───── DATA PROVIDED ─────

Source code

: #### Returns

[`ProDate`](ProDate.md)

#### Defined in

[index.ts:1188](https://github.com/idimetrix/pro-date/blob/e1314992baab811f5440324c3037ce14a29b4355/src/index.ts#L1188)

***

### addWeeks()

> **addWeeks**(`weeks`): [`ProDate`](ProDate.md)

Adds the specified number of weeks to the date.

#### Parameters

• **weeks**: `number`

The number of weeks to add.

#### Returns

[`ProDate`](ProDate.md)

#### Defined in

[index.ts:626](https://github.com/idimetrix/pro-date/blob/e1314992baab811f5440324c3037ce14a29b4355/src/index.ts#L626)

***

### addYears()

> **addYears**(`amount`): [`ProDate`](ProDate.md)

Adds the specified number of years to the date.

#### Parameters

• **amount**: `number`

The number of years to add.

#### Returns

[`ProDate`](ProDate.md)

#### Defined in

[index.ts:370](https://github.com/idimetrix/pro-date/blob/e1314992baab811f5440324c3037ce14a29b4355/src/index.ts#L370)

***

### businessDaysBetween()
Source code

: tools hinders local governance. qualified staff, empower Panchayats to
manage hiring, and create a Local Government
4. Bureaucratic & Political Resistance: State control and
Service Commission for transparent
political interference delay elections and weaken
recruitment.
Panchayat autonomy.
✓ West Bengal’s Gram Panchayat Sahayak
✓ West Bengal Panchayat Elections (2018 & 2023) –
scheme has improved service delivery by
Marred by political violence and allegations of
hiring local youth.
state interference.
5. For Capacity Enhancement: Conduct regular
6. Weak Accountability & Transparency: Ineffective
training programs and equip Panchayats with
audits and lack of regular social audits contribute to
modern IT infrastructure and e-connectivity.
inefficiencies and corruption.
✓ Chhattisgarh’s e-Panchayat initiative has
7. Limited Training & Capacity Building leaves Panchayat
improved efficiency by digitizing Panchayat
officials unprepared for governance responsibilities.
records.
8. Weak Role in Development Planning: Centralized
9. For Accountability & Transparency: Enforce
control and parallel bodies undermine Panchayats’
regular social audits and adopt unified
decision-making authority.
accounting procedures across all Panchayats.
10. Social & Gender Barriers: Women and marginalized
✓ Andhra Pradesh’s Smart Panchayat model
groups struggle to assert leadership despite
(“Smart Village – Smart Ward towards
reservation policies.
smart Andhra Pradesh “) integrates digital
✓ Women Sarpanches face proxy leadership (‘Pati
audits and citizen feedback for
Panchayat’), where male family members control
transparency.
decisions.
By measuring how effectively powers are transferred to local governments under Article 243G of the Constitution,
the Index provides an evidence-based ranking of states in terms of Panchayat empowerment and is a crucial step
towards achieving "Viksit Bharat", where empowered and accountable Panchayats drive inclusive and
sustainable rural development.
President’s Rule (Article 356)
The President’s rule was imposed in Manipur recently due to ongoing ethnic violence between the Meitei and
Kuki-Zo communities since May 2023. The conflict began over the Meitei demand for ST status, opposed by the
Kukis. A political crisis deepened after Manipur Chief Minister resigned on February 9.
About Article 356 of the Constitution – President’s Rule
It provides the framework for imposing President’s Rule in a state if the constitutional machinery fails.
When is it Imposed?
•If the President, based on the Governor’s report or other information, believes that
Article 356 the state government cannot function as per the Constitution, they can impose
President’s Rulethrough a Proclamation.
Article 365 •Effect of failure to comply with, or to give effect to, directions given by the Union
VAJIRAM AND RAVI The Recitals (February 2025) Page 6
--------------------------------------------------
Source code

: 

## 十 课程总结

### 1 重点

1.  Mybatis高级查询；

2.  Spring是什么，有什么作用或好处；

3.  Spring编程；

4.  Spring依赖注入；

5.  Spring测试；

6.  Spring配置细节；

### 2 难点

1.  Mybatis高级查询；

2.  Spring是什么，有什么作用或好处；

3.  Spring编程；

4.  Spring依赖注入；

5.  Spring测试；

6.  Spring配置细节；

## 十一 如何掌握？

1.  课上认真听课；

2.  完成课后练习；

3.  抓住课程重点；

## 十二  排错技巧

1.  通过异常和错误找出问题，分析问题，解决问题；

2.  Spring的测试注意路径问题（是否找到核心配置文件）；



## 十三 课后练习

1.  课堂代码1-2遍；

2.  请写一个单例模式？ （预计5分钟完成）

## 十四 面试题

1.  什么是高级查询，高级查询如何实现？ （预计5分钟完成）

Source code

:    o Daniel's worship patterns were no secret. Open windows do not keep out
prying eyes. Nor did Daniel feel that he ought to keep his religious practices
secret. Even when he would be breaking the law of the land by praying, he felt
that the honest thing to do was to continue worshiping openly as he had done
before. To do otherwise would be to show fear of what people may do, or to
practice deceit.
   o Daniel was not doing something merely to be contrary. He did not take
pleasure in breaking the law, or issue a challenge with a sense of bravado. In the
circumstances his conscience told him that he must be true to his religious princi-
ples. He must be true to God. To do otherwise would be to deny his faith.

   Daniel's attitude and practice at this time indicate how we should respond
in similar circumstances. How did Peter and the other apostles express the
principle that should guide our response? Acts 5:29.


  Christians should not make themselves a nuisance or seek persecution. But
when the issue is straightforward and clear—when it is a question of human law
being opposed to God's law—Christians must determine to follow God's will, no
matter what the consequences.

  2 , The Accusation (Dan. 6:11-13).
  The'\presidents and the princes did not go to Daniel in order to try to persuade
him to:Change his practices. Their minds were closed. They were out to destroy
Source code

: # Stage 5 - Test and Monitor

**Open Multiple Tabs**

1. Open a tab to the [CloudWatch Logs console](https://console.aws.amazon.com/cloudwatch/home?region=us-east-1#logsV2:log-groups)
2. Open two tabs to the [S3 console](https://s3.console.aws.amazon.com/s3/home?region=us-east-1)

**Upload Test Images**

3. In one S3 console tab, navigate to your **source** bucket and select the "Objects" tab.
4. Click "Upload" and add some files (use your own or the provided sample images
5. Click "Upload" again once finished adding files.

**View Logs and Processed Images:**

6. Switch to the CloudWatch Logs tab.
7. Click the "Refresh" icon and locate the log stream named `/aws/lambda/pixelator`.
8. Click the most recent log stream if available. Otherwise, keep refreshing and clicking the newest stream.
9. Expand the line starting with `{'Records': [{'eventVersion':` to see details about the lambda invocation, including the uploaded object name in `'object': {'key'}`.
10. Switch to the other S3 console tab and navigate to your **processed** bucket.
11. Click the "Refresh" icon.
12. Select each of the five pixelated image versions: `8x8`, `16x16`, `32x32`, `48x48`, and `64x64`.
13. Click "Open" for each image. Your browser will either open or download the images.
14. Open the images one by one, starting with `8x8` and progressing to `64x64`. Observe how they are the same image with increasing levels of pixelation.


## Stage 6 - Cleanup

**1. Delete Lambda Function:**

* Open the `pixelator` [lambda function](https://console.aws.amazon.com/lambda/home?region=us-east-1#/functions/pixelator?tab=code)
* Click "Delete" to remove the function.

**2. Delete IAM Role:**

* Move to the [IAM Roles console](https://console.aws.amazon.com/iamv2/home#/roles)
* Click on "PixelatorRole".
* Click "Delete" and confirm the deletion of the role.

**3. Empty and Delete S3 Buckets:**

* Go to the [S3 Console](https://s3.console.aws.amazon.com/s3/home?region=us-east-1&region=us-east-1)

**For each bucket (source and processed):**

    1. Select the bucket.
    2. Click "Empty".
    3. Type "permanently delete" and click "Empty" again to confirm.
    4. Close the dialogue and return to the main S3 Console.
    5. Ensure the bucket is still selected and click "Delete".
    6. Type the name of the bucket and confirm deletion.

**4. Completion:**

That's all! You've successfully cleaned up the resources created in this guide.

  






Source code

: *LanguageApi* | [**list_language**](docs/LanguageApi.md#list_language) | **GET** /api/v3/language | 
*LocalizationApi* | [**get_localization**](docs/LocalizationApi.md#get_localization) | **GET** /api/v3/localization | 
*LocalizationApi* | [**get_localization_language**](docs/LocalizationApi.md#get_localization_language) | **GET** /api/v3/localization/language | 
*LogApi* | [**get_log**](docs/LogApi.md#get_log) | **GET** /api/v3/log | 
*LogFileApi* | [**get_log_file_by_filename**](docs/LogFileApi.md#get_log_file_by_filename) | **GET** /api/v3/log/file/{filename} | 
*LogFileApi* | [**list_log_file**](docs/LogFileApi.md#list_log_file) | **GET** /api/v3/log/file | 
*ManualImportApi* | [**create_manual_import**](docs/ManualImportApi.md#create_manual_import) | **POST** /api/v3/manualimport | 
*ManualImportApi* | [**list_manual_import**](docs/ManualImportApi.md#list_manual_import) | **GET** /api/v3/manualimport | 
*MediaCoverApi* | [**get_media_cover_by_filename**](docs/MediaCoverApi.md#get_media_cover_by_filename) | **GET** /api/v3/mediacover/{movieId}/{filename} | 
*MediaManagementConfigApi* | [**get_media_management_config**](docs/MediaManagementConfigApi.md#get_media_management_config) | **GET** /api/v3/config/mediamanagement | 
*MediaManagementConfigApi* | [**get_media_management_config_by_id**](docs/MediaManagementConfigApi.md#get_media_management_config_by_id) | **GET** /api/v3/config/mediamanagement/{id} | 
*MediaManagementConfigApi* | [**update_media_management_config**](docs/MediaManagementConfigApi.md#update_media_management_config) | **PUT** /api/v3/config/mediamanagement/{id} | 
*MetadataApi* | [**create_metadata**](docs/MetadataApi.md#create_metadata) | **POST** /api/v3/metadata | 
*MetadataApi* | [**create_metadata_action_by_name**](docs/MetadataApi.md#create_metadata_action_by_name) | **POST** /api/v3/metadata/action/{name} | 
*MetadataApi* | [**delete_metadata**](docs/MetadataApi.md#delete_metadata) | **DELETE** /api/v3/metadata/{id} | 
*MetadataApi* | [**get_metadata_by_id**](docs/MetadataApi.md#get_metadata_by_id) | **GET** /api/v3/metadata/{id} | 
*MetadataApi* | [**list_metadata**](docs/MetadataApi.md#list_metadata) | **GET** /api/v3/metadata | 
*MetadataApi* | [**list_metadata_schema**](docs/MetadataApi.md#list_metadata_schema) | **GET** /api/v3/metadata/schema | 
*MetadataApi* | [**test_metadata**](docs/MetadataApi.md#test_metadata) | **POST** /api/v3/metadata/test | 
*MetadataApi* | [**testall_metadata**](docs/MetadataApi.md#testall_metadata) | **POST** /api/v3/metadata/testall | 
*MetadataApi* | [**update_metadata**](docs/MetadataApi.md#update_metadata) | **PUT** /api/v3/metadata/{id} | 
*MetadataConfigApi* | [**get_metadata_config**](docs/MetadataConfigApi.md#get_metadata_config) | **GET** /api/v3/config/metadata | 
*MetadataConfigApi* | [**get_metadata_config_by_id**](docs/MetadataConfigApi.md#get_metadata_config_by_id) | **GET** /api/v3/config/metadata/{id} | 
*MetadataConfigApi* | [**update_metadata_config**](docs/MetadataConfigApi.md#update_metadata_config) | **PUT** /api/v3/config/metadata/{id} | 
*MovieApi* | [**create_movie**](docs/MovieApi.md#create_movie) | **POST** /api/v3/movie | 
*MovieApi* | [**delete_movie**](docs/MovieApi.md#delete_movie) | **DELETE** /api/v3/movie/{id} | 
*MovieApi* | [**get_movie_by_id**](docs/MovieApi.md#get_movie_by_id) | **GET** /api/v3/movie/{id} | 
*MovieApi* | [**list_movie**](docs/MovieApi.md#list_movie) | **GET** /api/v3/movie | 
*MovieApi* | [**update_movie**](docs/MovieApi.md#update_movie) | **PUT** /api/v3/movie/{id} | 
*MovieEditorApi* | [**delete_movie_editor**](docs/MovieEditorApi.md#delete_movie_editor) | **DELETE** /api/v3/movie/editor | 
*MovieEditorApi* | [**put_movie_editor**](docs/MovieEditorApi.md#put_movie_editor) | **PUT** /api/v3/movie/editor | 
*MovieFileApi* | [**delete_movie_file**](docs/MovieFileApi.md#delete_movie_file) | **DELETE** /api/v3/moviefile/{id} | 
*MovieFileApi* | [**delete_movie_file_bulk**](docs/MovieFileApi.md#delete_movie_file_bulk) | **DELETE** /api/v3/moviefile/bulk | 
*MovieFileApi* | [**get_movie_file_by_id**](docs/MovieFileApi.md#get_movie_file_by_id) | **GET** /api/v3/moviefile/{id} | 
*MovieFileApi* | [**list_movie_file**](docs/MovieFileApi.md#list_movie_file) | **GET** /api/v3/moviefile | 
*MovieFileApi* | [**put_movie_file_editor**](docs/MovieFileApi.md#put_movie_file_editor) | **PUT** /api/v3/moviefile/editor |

─────

• [WHAT THE TASK REQUIRES] Search the data above for the word "control", then gather each line in which it appears.

• [FINISHED EXERCISE]
4. Bureaucratic & Political Resistance: State control and
control and parallel bodies undermine Panchayats’
Panchayat’), where male family members control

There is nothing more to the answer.